As many of you know, starting a new job can be challenging in and of itself. It involves learning a new culture, understanding company values, as well as basic things such as remembering names and faces, and who to eat lunch with.
With all of the stress and challenges experienced within that first 90 days, which is just a small glimpse of what you will experience for the remainder of the year, it is imperative as a CISO to develop a plan to somehow balance the stress and challenges.
Truly, the first 90 days amounts to a “drinking from the fire hose” reality, but we forget that those first 90 days can also determine your future within the company (whether it is voluntary or involuntary), and determine your credibility with your colleagues.
So it is important to create an action plan to ensure that the first 90 days are successful, less stressful, and prepares you for the next 90 days.
Here are my 5 must do’s within the first 90 days:
1. Prior to joining the company, conduct thorough research to learn
what keeps the company functioning – the core business. Also know who’s who in the executive management team and within the company, this is where LinkedIn becomes a valuable resource. You also need to understand possible regulations that the company may be subject to, for example HIPAA or PCI. And once you have a clear grasp of the sector the company is in create an educated list of required security controls required.
2. Develop a one-year strategy, broken out by quarters, that includes a detailed task list of to dos that ensures that you are not being Reactive, “Fighting Fires,” but rather Proactive, “Managing Risk.” For example, the first quarter of the plan is to tackle high-risk, one-off issues, e.g. create a security policy and operating procedures, conduct a gap analysis review, and strengthen security policies for foundational security safeguards (firewalls, remote access VPN, ACL’s, MDM etc.…)
3. Develop a professional and semi-personal relationship with colleagues.

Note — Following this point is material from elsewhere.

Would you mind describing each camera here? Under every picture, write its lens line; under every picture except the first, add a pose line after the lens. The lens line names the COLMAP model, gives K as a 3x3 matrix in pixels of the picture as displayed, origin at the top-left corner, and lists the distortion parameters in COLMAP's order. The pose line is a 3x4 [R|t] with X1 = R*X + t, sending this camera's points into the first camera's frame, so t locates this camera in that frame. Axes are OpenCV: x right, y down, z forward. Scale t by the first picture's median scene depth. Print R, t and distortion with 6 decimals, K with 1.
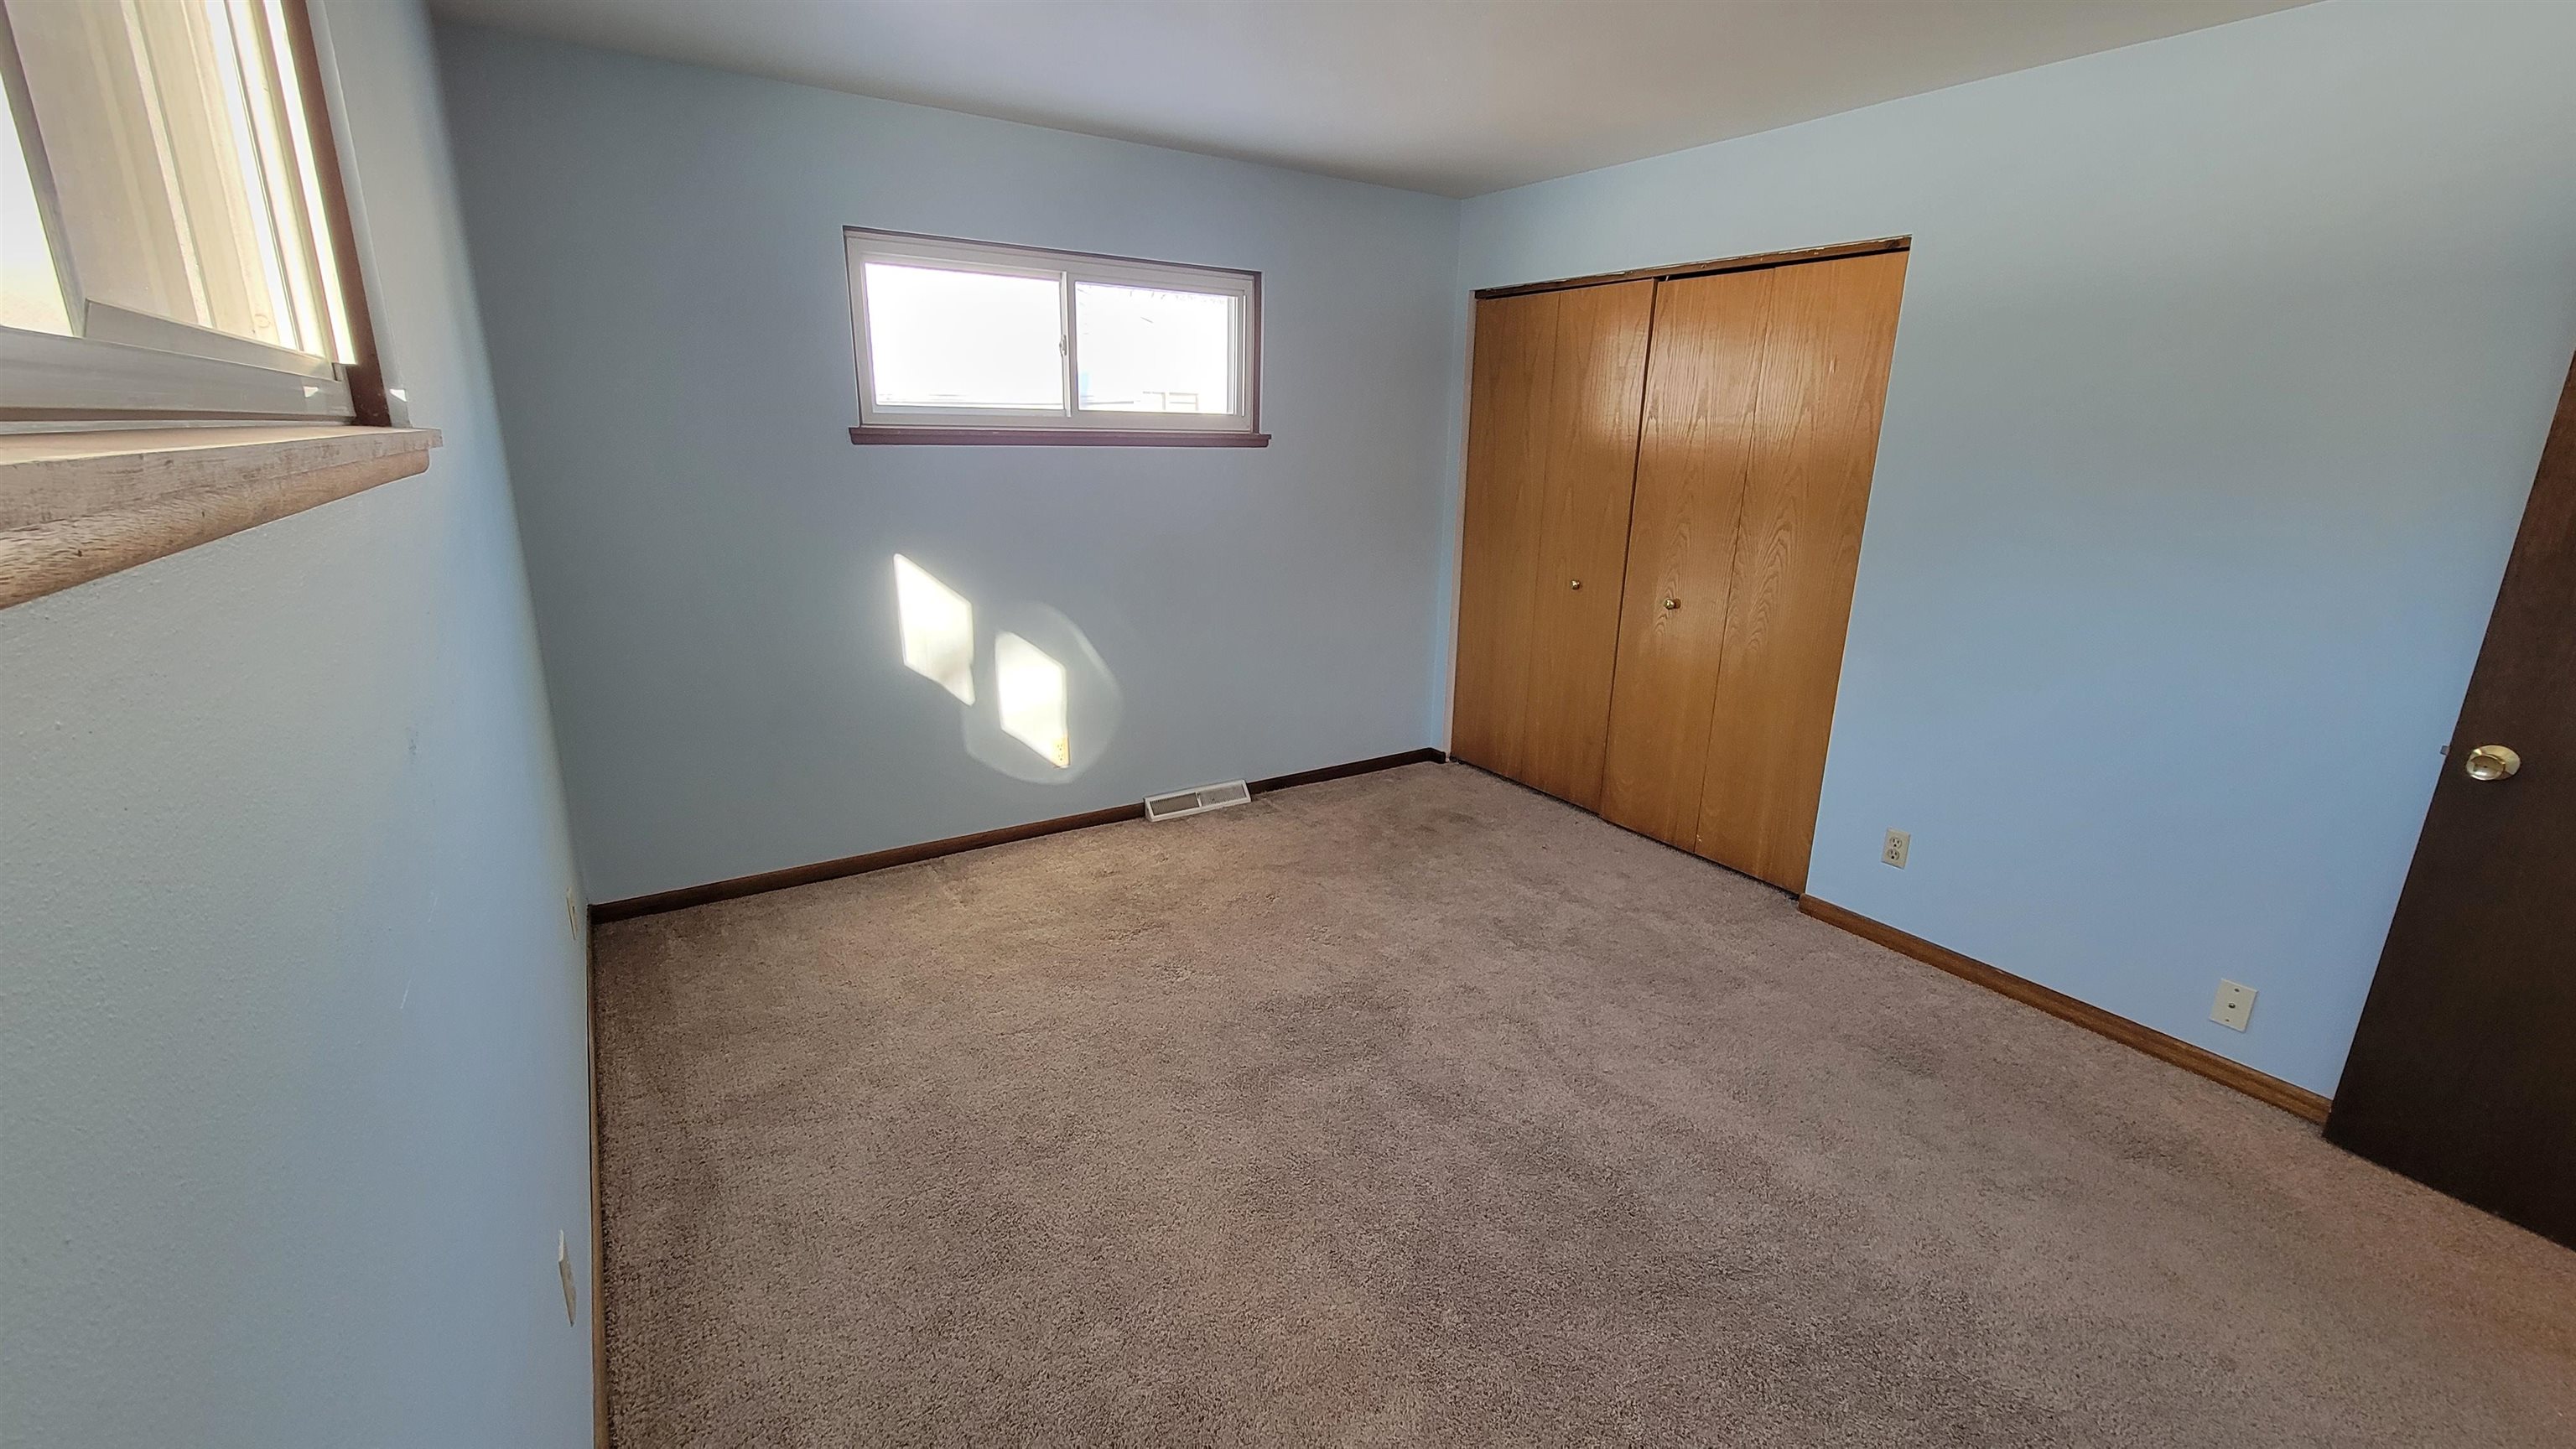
lens RADIAL K [[1042.6, 0, 1288.0], [0, 1042.6, 724.5], [0, 0, 1]] dist [-0.001086, -0.000063]
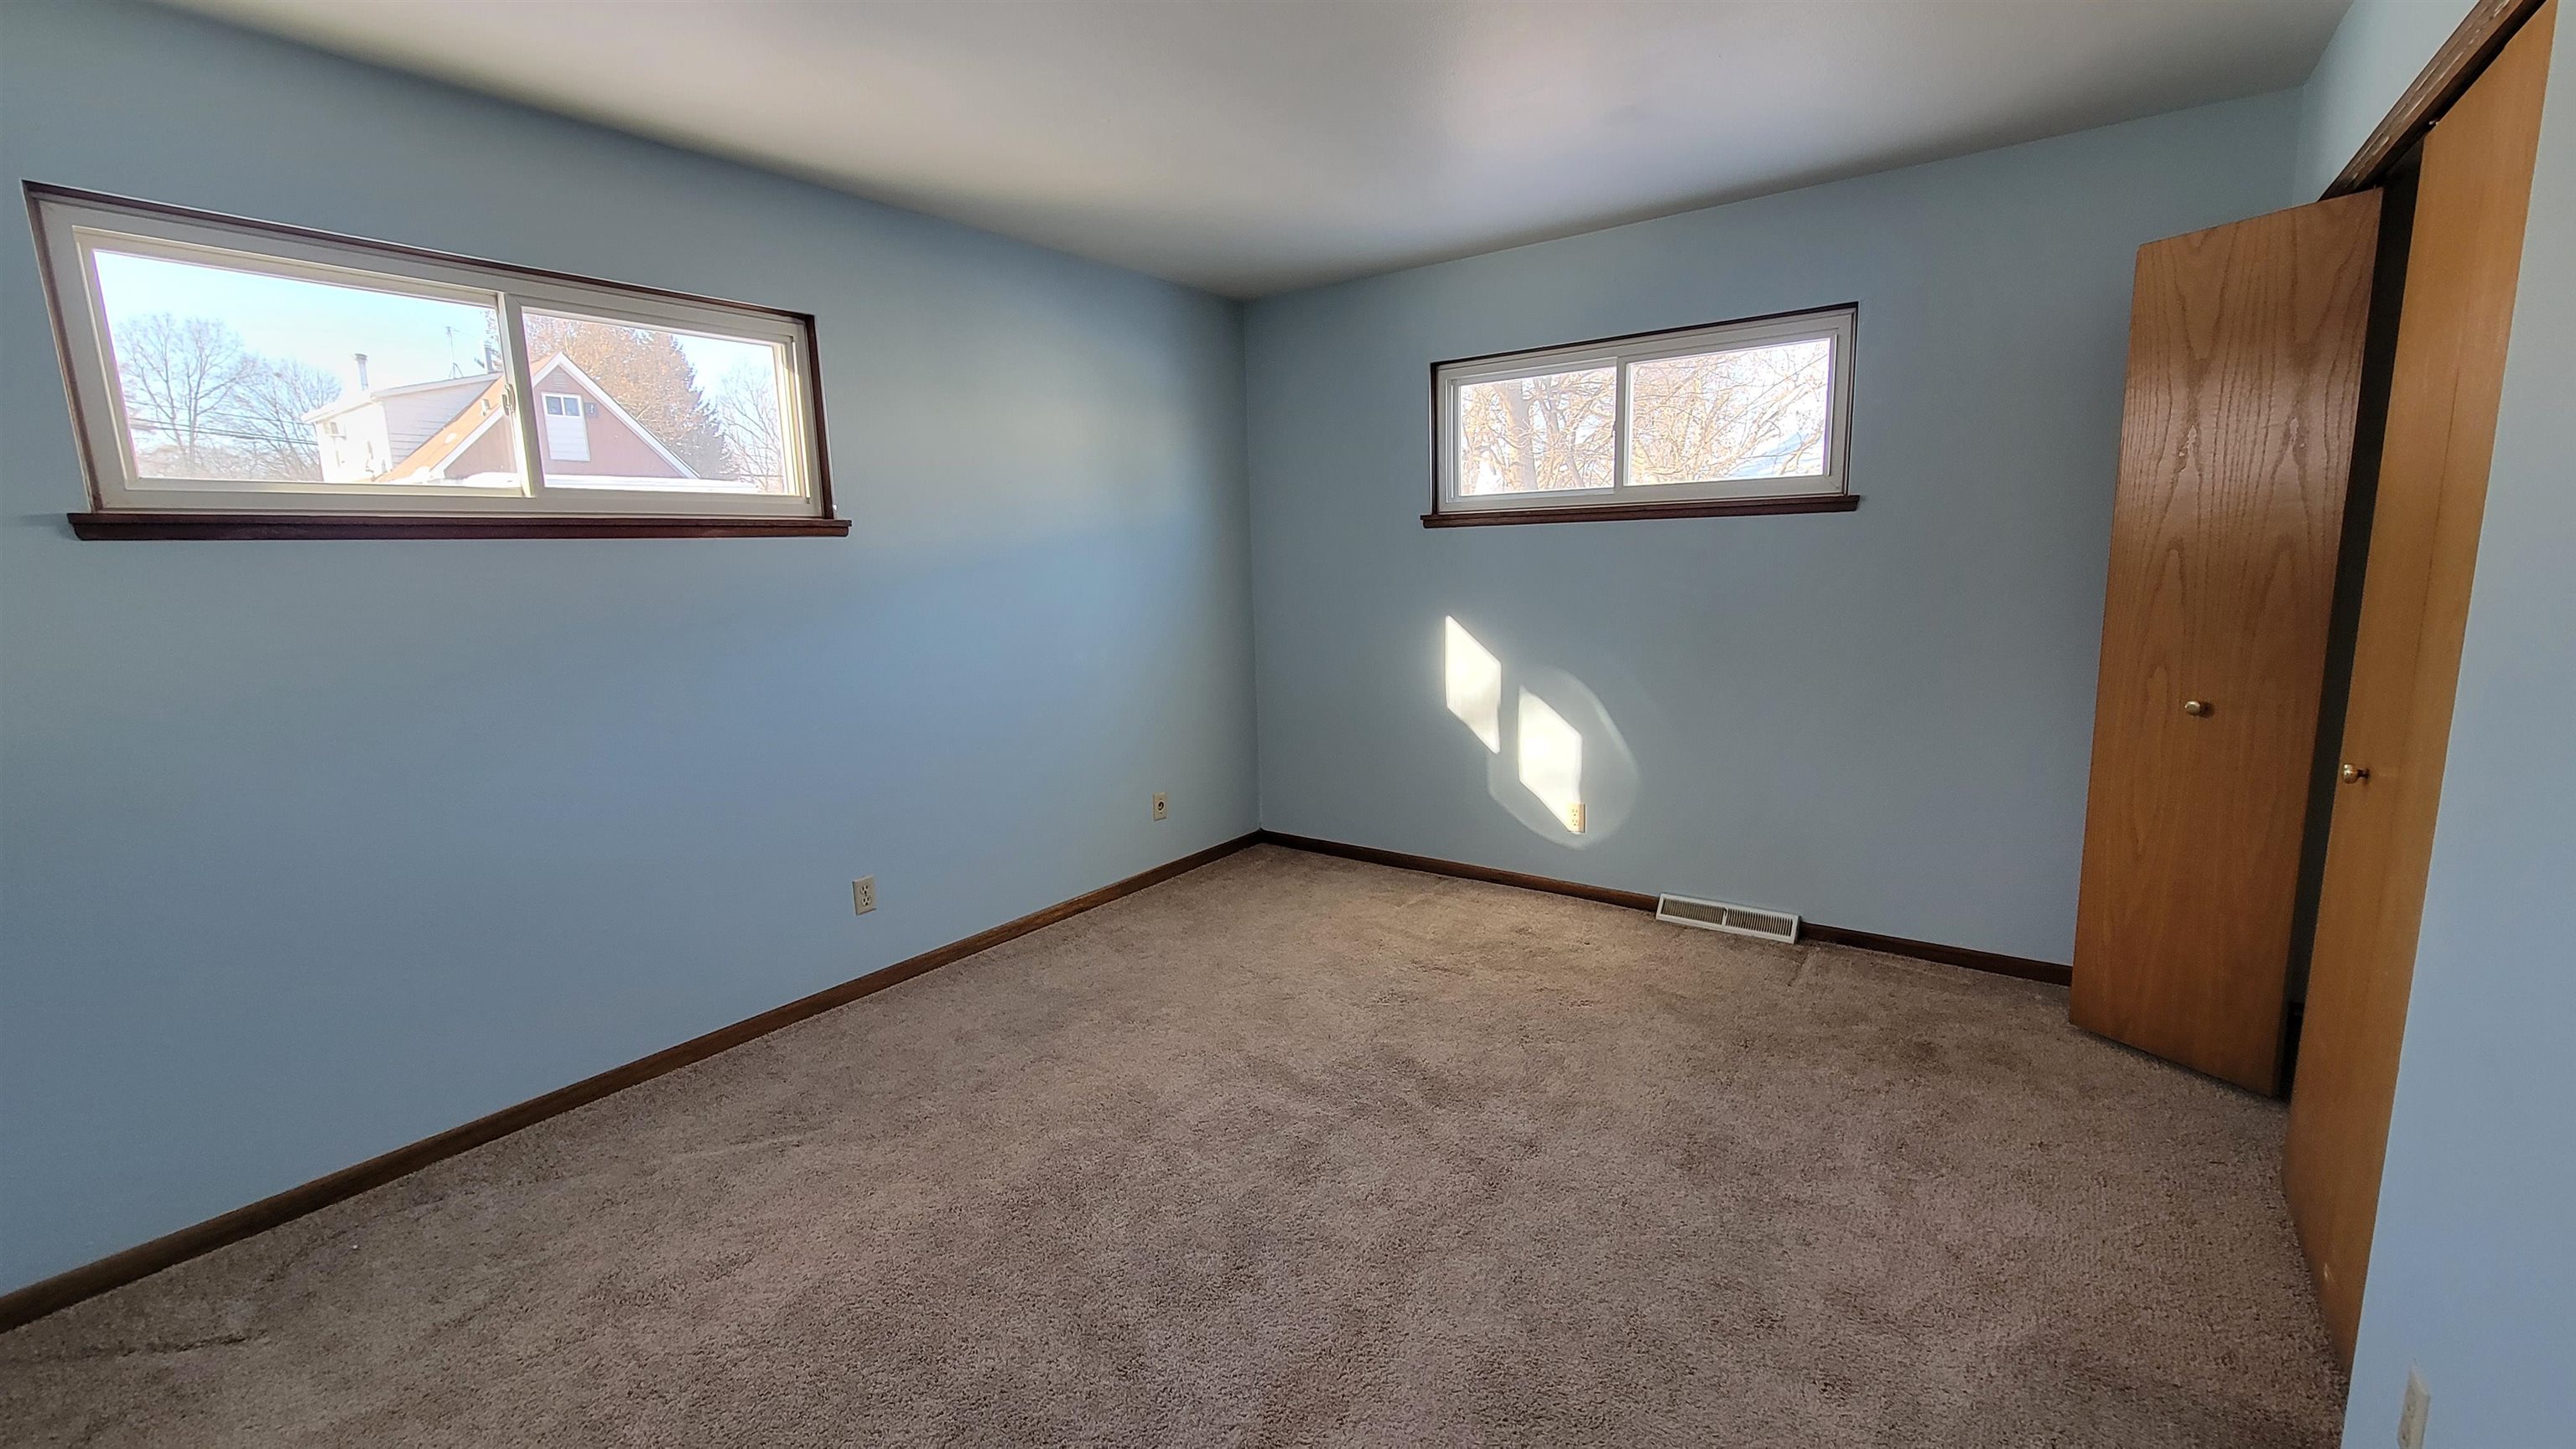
lens RADIAL K [[1072.8, 0, 1334.0], [0, 1072.8, 737.5], [0, 0, 1]] dist [0.101047, -0.060781]
pose [[0.376479, 0.133824, -0.916709, 0.693806], [-0.222504, 0.973610, 0.050751, -0.054374], [0.899309, 0.184864, 0.396320, 0.371321]]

This seems simple, but can be challenging if you do not extend yourself more than what you would normally do. Most importantly, you need to ensure that you develop a strong relationship with individuals from various teams including, legal, senior leadership, human resources, internal audit, and finance. This will be crucial to the success of your program.
4. Be strategic and know the core business values of the company. Do not attempt to build a security program without knowing what to protect (crown jewels – the most valuable business assets) and prioritizing based on risk on operating impact. So before proposing a new security technology, take a pause and ask yourself “how would this benefit the core business.”
5. Most likely you will not have a budget on day one, so forget about purchasing new security technologies and tools, and instead look to leverage technologies already implemented or purchased but not implemented — shelfware. Both your boss and your colleagues will appreciate your resourcefulness and this will help to build credibility, which will be key to future security investments.
I’m always interested in speaking with others about what they do and how they do it, so please share your Top 5 must do’s for the first 90 days in the job.